À la suite de l'approbation du Congrès, la présidente Claudia Sheinbaum a signé un décret publié le 3 mars 2026 au Journal officiel, réduisant progressivement la semaine de travail au Mexique de 48 à 40 heures d'ici 2030 sans réduction des salaires. Il impose un jour de congé payé pour six jours travaillés, redéfinit la rémunération des heures supplémentaires et exige des amendements aux lois secondaires dans les 90 jours, incitant des entreprises comme Soriana et Walmart à ajuster leurs opérations face à une hausse prévue des coûts du travail.

Le décret, effectif immédiatement après sa publication au Journal officiel de la Fédération (DOF), s'appuie sur la réforme constitutionnelle de l'article 123 approuvée par le Congrès au cours des mois précédents (voir couverture antérieure). Il impose un jour complet de repos payé pour six jours travaillés, autorise des horaires flexibles sur cinq jours, et limite les heures supplémentaires à 12 heures par semaine (4 par jour) rémunérées avec une prime de 100 %, et 200 % pour le dépassement plus important. Il oblige également à un jour de repos payé par six jours travaillés, autorise des horaires flexibles sur cinq jours, et plafonne les heures supplémentaires à 12 heures hebdomadaires (4 quotidiennes) payées avec une majoration de 100 %, 200 % au-delà.
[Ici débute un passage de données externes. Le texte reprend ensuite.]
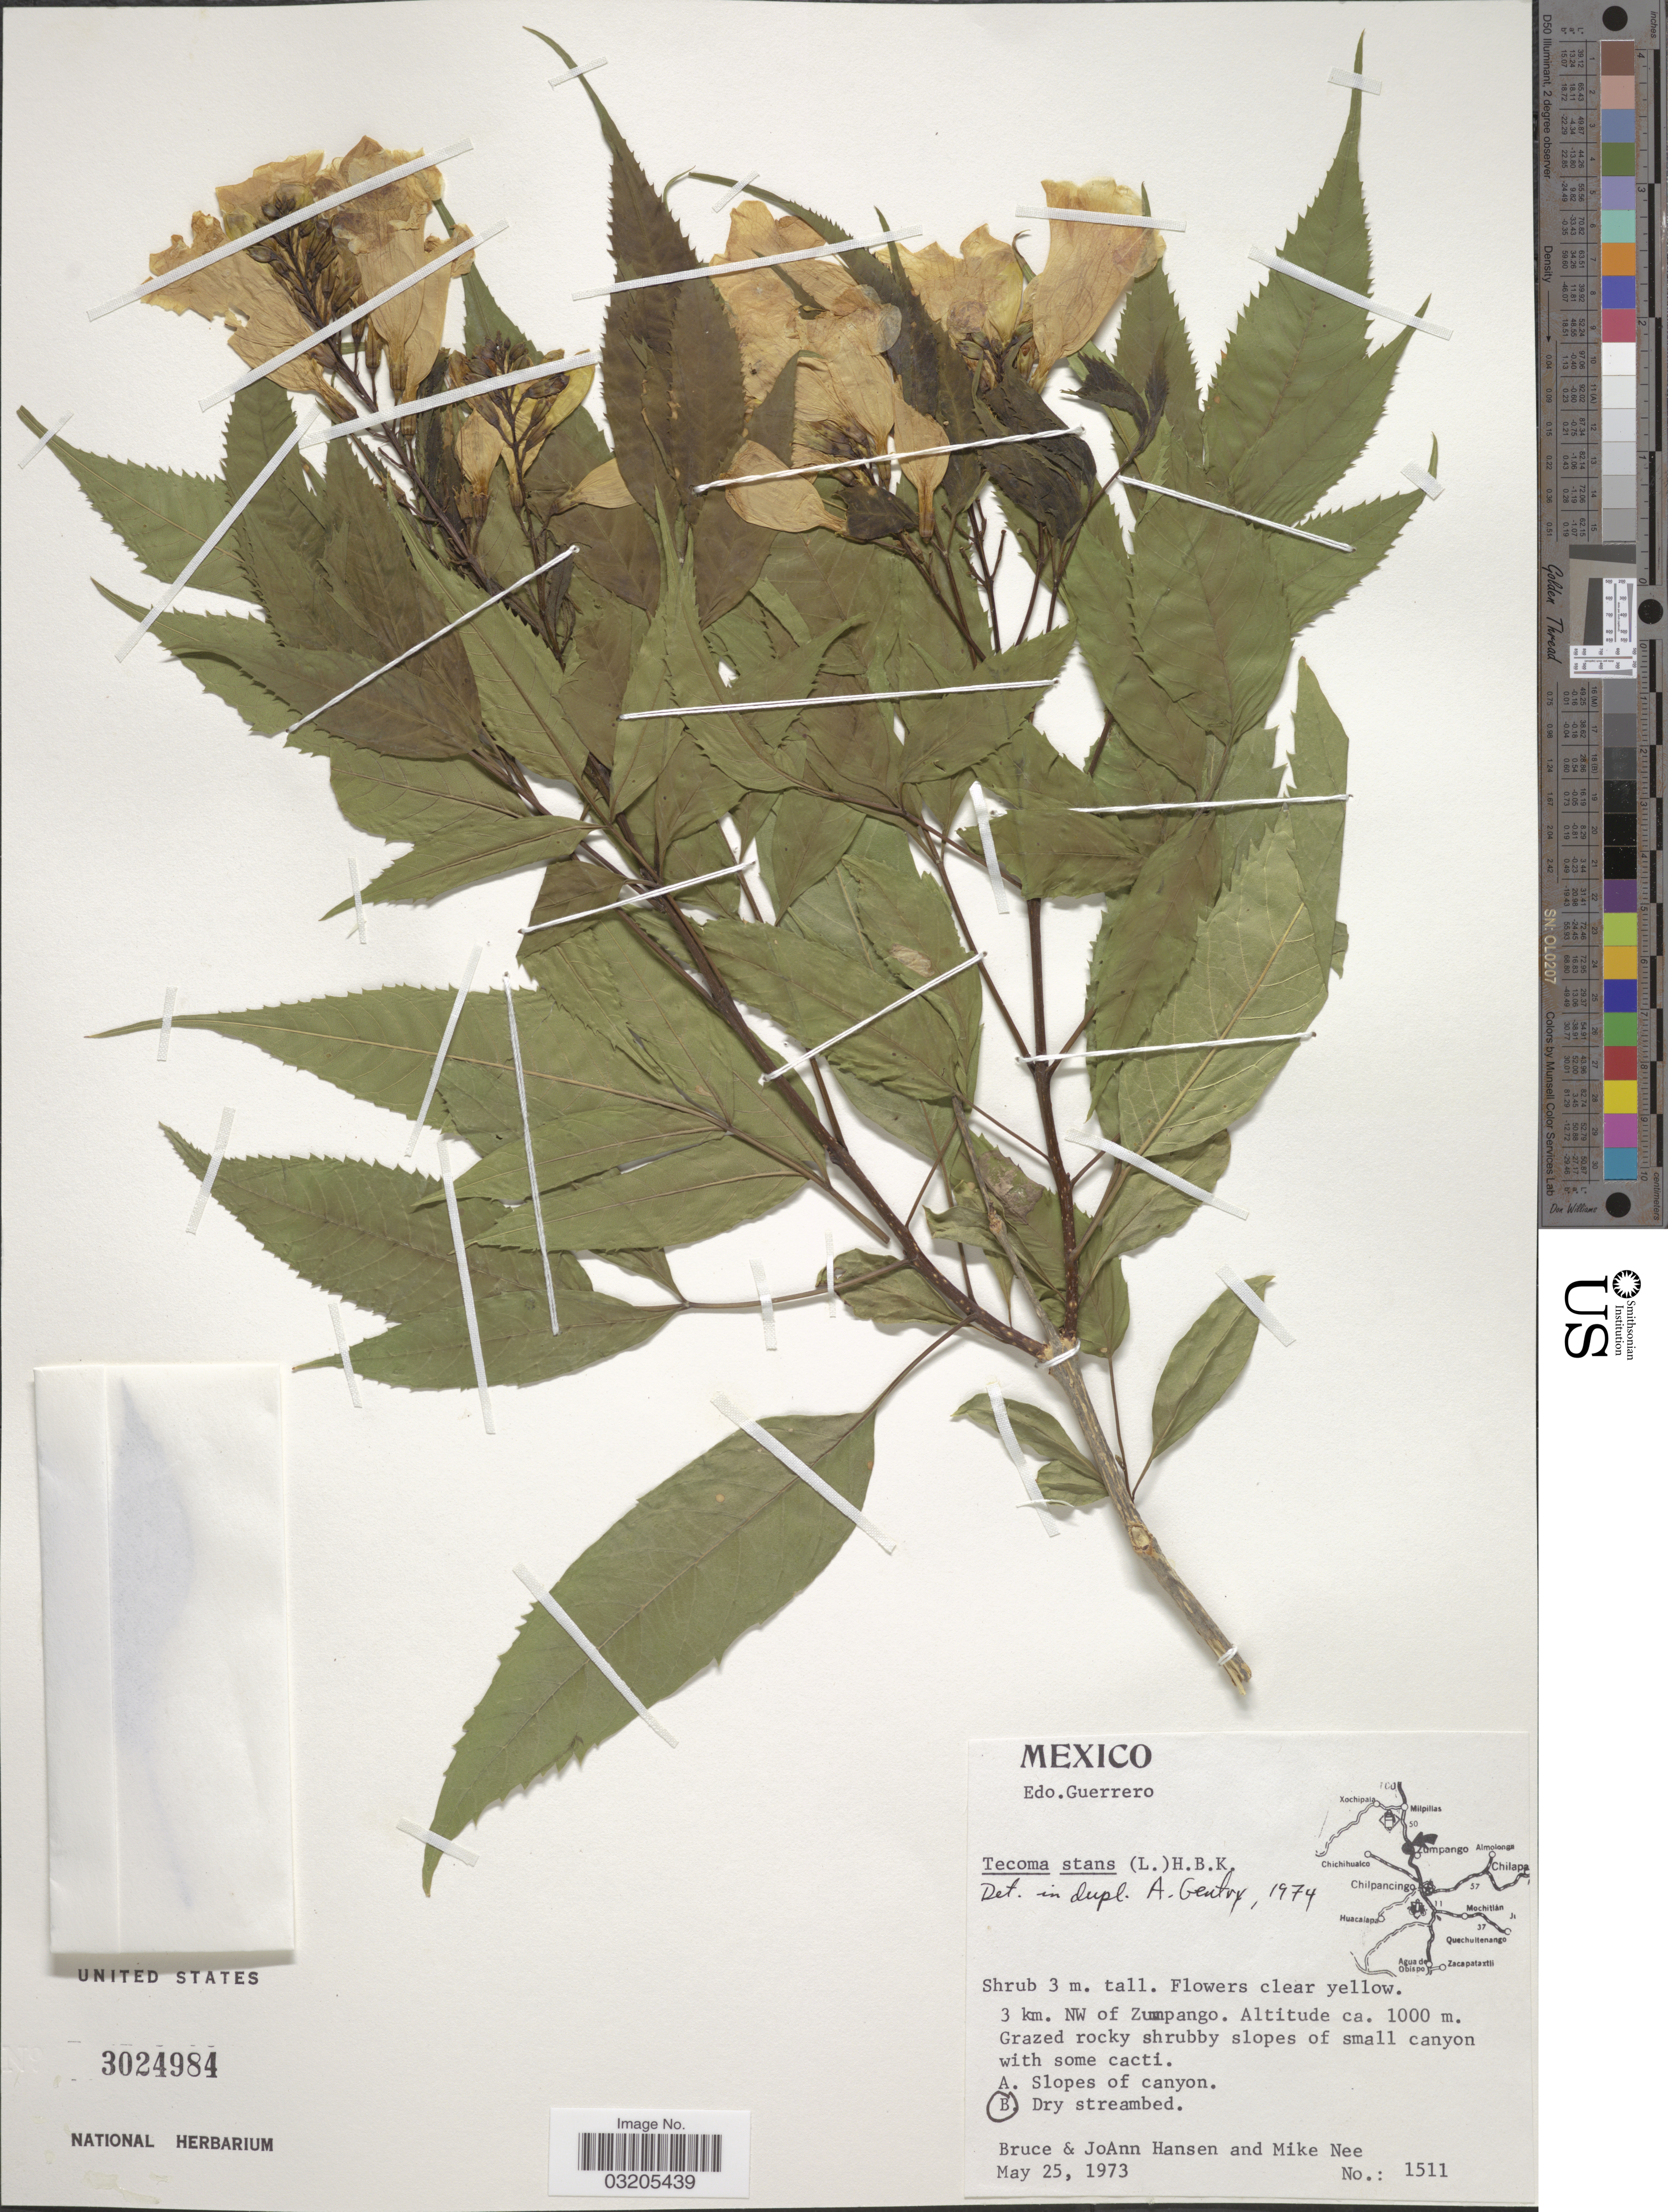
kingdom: Plantae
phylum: Tracheophyta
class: Magnoliopsida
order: Lamiales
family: Bignoniaceae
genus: Tecoma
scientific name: Tecoma stans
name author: (L.) Juss. ex Kunth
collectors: B. Hansen, J. Hansen & M. Nee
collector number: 1511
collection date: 1973-05-25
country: Mexico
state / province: Guerrero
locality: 3 km. NW of Zumpango. Dry stambed.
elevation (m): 1000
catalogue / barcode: US 3024984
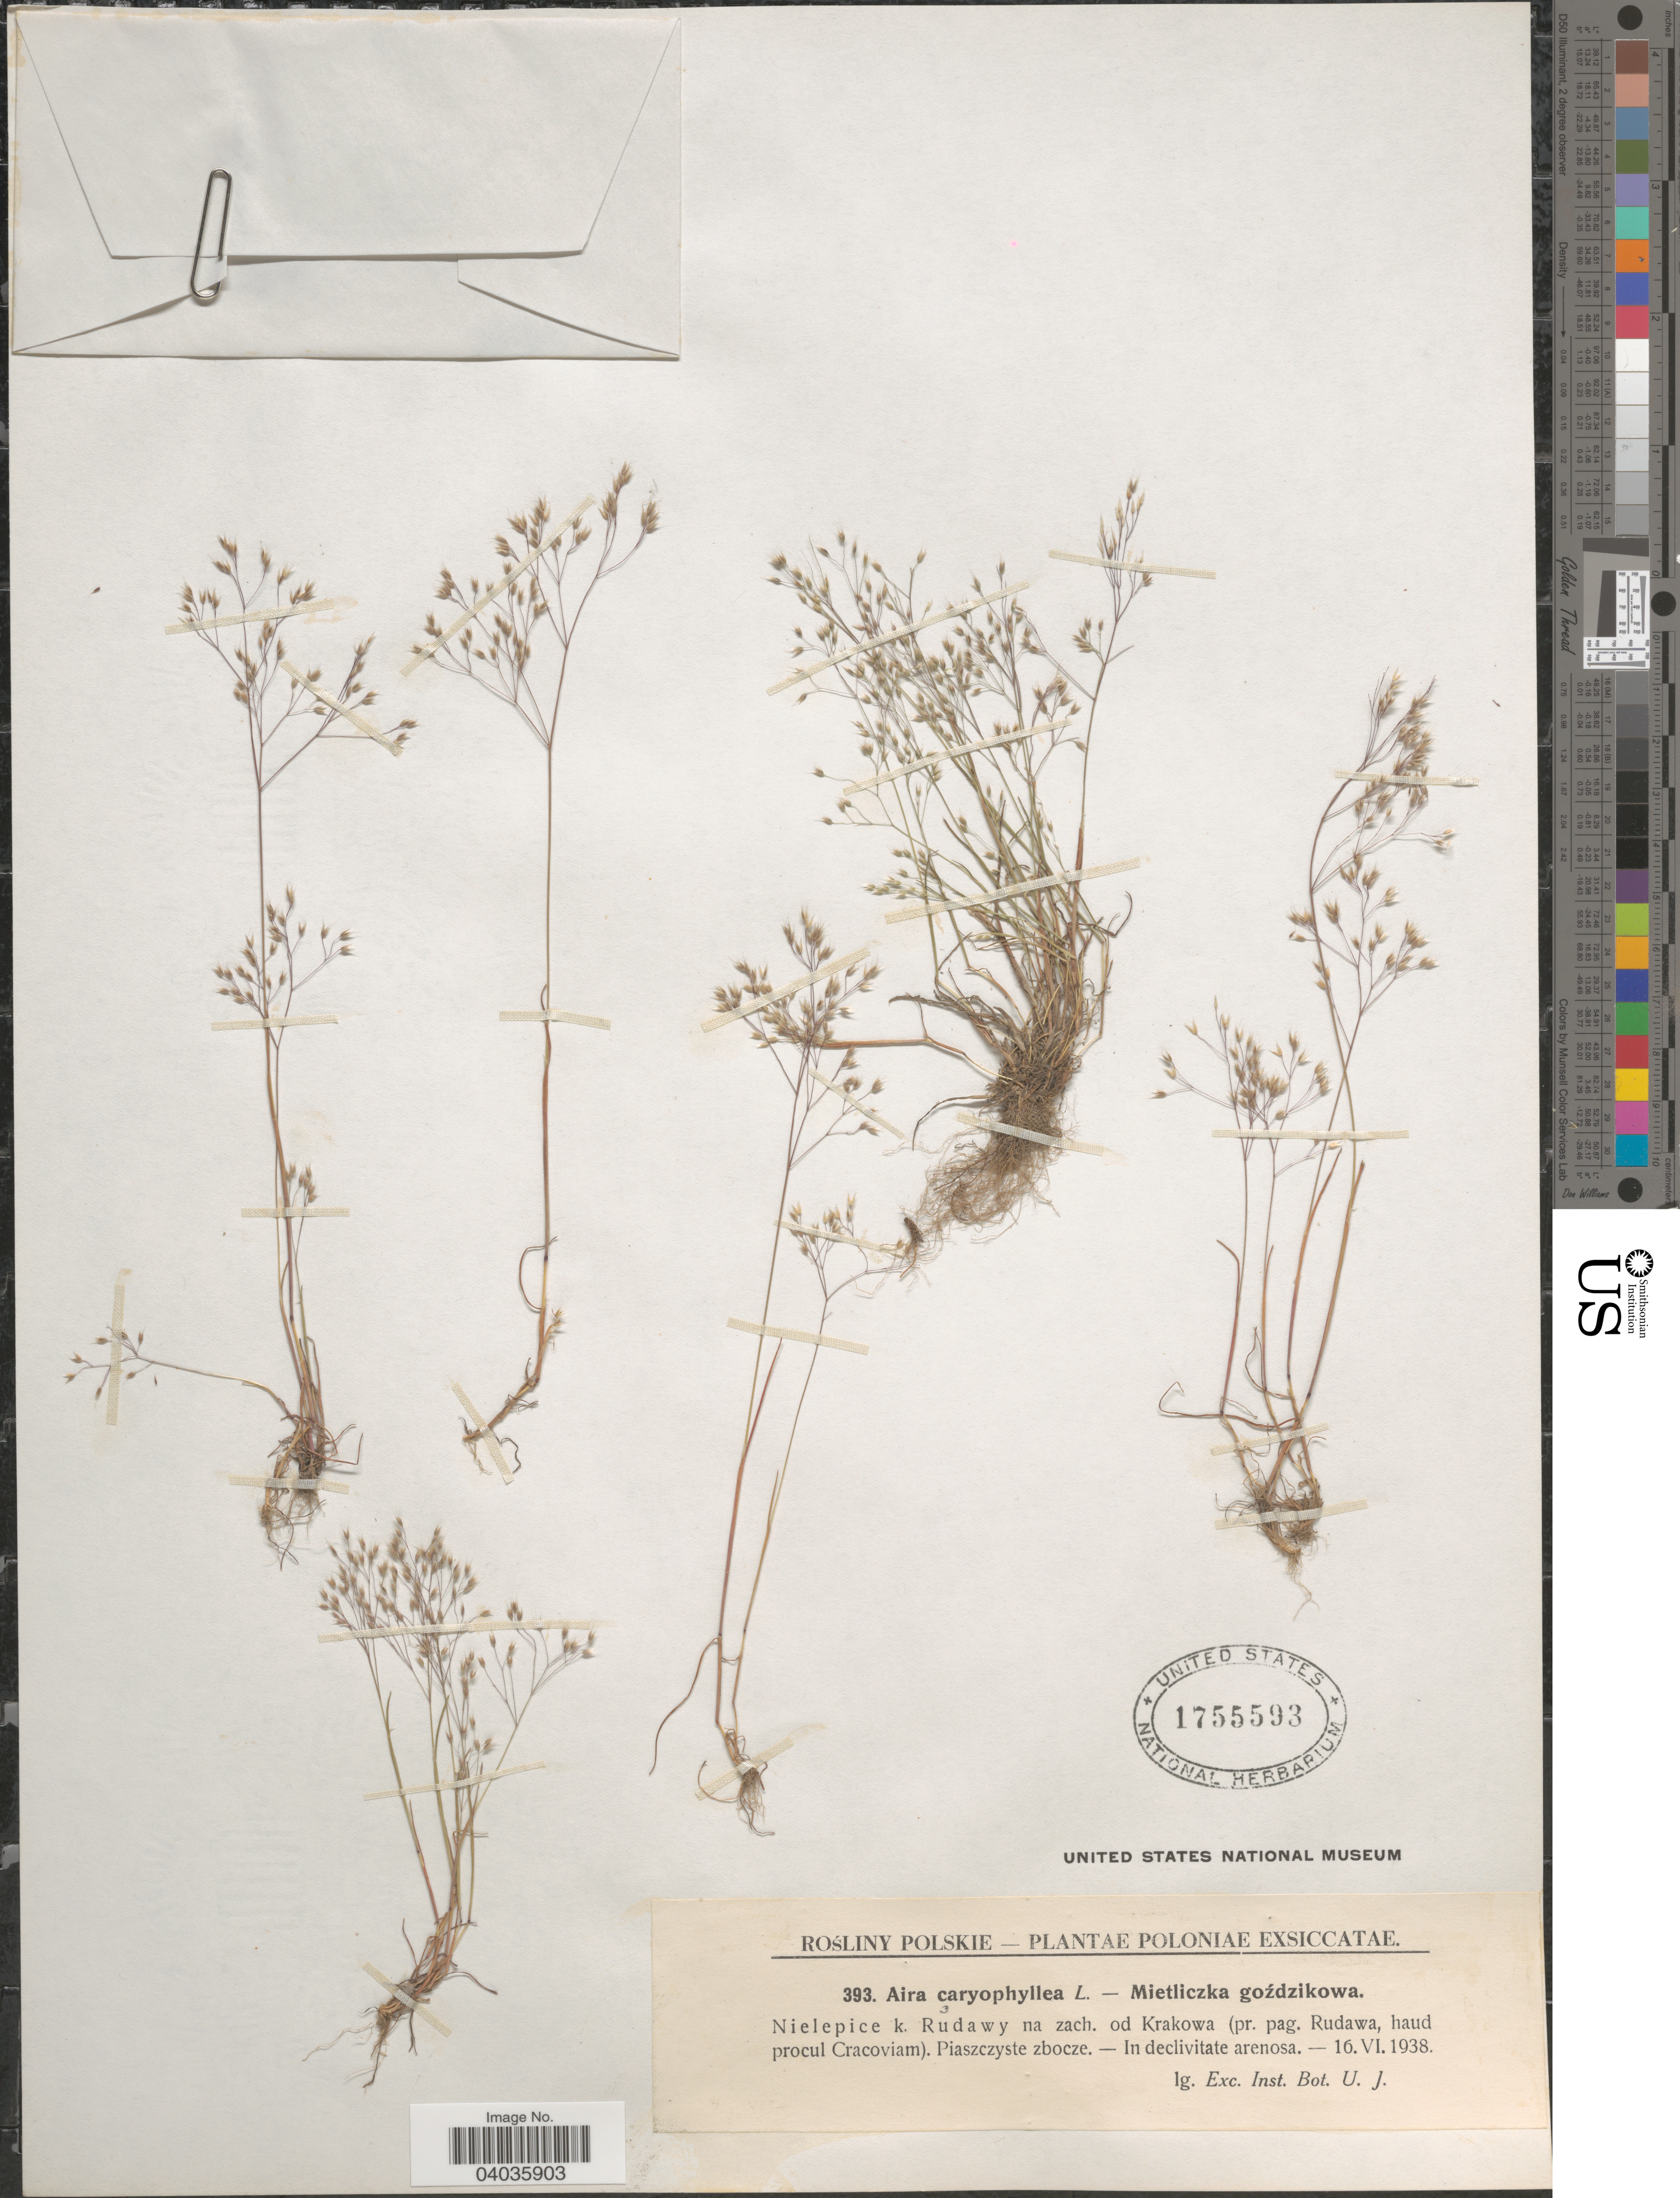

Il redéfinit également la rémunération des heures supplémentaires et exige des amendements aux lois secondaires dans les 90 jours, incitant des entreprises comme Soriana et Walmart à ajuster leurs opérations face à une hausse prévue des coûts du travail. Le Congrès doit amender les lois du travail secondaires dans les 90 jours, ce qui pourrait augmenter les coûts des entreprises jusqu'à 25 %. Les entreprises s'adaptent : le PDG de Soriana, Ricardo Martín Bringas, a indiqué qu'ils ont restructuré leurs opérations grâce à la technologie depuis huit mois ; Cristian Barrientos de Walmart renforce le commerce électronique ; Bimbo, Coca-Cola FEMSA, Kimberly-Clark et Gruma investissent dans l'automatisation et l'IA pour leurs chaînes d'approvisionnement. Alejandro Vázquez Ríos de l'IPADE anticipe des gains de productivité mais alerte sur des hausses de coûts de 10 à 25 % sans ajustements.